Due to the continuous protein loss from dialysis, HD patients are easily exposed to body mass wasting without a sufficient protein intake. This study found that the BCM and FFM had significantly decreased from baseline at 3 months, showing a different trend from the protein intake, serum albumin, and cholesterol levels. However, the BCM and FFM at 6 months had recovered, showing no significant difference from the baseline. This suggests that continuous nutrition counseling over the entire study period delayed the wasting of the body composition.
Although the MQ-SGA and MIS were developed by the same authors, the MIS is relatively more recent, and it is known to evaluate patient's prognosis and nutritional status more accurately by adding three items to the MQ-SGA [
5]. This study therefore used the MIS to divide patients into 2 groups (1 with a relatively good [AN] and 1 with a relatively bad nutritional status [MN]) at the outset. As a result, the serum albumin did not change significantly in the AN group, while it significantly improved in the MN group. Therefore, nutritional counseling and an increased protein intake can be considered to have a greater effect on the nutritional status of patients with a poor nutritional status than on that of patients with a relatively good nutritional status. Patients suffering from malnutrition should receive nutritional care as early as possible to improve their prognosis, and it is important to improve their intake through continuous management for at least 6 months.
This study only included patients who received nutritional management. As there was no control group of patients who did not receive nutritional counseling, it was difficult to evaluate the effect accurately. The small number of patients was also a limitation. To evaluate the effect of nutritional counseling more objectively, studies including a control group that is not receiving nutritional counseling, and studies involving a larger number of patients are needed.
In addition, this study was conducted over a relatively short period of 6 months. Therefore, further research is needed to assess the effects of long-term nutritional counseling and malnutrition management on changes in the body composition.
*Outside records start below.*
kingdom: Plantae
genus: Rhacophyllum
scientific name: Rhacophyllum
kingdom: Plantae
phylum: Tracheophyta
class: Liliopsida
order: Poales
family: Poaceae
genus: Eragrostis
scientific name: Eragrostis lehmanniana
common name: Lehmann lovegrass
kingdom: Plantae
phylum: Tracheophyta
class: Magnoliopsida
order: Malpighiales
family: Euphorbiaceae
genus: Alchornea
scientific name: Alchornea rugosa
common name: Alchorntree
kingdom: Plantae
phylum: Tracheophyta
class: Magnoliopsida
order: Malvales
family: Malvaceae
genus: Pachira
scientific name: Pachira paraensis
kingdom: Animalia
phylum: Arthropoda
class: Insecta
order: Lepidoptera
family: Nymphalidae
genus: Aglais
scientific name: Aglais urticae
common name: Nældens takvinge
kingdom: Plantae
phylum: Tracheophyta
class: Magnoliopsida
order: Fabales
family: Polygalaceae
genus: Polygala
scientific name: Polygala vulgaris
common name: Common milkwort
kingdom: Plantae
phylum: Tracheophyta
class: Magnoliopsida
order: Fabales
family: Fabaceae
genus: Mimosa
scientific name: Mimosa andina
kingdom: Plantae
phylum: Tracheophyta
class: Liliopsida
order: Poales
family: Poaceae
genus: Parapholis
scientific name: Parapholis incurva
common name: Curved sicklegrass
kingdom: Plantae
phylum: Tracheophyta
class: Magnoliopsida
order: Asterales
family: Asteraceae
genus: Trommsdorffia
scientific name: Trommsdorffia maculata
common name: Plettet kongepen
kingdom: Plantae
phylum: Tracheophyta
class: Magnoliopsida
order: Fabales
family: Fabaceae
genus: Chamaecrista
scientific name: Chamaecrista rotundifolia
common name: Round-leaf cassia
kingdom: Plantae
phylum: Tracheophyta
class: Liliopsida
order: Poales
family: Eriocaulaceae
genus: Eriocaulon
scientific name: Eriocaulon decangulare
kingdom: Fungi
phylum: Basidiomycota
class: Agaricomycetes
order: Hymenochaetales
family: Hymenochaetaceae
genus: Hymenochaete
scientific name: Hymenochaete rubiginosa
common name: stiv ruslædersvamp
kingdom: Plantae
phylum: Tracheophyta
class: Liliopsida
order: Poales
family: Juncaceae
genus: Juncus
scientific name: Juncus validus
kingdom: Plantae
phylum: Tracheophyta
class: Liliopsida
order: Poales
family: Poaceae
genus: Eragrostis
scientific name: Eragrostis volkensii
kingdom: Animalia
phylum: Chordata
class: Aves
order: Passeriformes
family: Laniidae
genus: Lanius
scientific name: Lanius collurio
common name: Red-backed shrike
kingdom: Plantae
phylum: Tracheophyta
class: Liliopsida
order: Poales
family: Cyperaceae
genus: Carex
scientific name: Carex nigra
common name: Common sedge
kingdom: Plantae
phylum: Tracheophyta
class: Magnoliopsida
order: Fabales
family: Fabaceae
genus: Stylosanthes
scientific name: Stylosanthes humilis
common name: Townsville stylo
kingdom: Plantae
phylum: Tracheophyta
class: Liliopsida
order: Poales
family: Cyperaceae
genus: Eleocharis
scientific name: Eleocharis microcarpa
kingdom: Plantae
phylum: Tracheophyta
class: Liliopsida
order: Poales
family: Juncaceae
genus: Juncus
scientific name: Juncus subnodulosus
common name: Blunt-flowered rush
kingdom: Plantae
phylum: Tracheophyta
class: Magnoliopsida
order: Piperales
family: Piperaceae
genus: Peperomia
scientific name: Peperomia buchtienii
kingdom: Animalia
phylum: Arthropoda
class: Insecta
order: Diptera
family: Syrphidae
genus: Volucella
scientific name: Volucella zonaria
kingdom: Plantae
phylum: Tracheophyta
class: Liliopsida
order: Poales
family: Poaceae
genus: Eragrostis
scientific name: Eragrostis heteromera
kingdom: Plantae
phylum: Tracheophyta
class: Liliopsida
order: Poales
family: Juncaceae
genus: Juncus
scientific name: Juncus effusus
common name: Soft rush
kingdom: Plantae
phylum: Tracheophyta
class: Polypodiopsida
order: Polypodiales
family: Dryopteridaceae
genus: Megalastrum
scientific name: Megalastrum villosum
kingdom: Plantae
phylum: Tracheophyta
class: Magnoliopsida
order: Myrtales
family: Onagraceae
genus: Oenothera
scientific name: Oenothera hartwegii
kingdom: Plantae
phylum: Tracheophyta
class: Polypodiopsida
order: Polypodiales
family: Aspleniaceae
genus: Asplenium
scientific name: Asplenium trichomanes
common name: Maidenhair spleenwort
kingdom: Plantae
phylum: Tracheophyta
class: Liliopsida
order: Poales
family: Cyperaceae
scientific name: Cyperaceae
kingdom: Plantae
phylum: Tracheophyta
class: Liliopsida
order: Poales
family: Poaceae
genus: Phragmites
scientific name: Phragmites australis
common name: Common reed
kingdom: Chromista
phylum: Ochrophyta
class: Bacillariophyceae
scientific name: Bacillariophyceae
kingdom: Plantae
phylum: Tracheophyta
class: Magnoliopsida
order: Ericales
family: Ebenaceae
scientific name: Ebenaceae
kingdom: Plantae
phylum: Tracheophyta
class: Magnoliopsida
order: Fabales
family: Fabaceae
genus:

Patients' comorbidities, deconditioning, and gastrointestinal-related symptoms (nausea, vomiting, constipation, etc.) may affect their intake. Therefore, these factors must be taken into account to assess the relationship between each factor and the intake level, and thereby the nutritional status.
In this study, 3 nutritional counseling sessions were provided over 6 months; however, it was difficult to confirm recovery from malnutrition. Moreover, no significant improvement in the nutritional status was observed on the 3rd month. In patients with severe malnutrition, intensive nutritional management is required within short intervals of 1 month. This suggests a need for further research into closer and more intensive nutritional care.